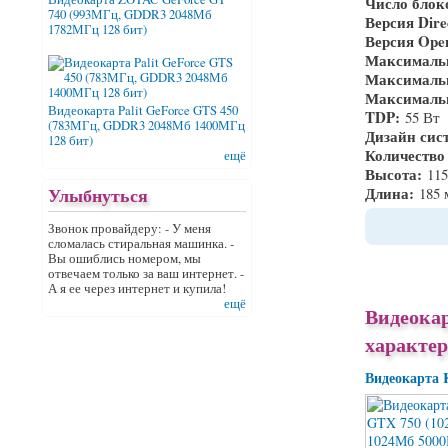
Число блок
740 (993МГц, GDDR3 2048Мб
Версия Dir
1782МГц 128 бит)
Версия Op
Максимальн
Максимальн
Максималь
Видеокарта Palit GeForce GTS 450
TDP:
55 Вт
(783МГц, GDDR3 2048Мб 1400МГц
Дизайн сис
128 бит)
Количество
ещё
Высота:
11
Улыбнуться
Длина:
185
Звонок провайдеру: - У меня
сломалась стиральная машинка. -
Вы ошиблись номером, мы
отвечаем только за ваш интернет. -
А я ее через интернет и купила!
ещё
Видеокар
характе
Видеокарта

---

INSTRUCTION: From top to bottom, restate the records above exactly and omit every picture.

REPLY:
Число блок
740 (993МГц, GDDR3 2048Мб
Версия Dir
1782МГц 128 бит)
Версия Op
Максимальн
Максимальн
Максималь
Видеокарта Palit GeForce GTS 450
TDP:
55 Вт
(783МГц, GDDR3 2048Мб 1400МГц
Дизайн сис
128 бит)
Количество
ещё
Высота:
11
Улыбнуться
Длина:
185
Звонок провайдеру: - У меня
сломалась стиральная машинка. -
Вы ошиблись номером, мы
отвечаем только за ваш интернет. -
А я ее через интернет и купила!
ещё
Видеокар
характе
Видеокарта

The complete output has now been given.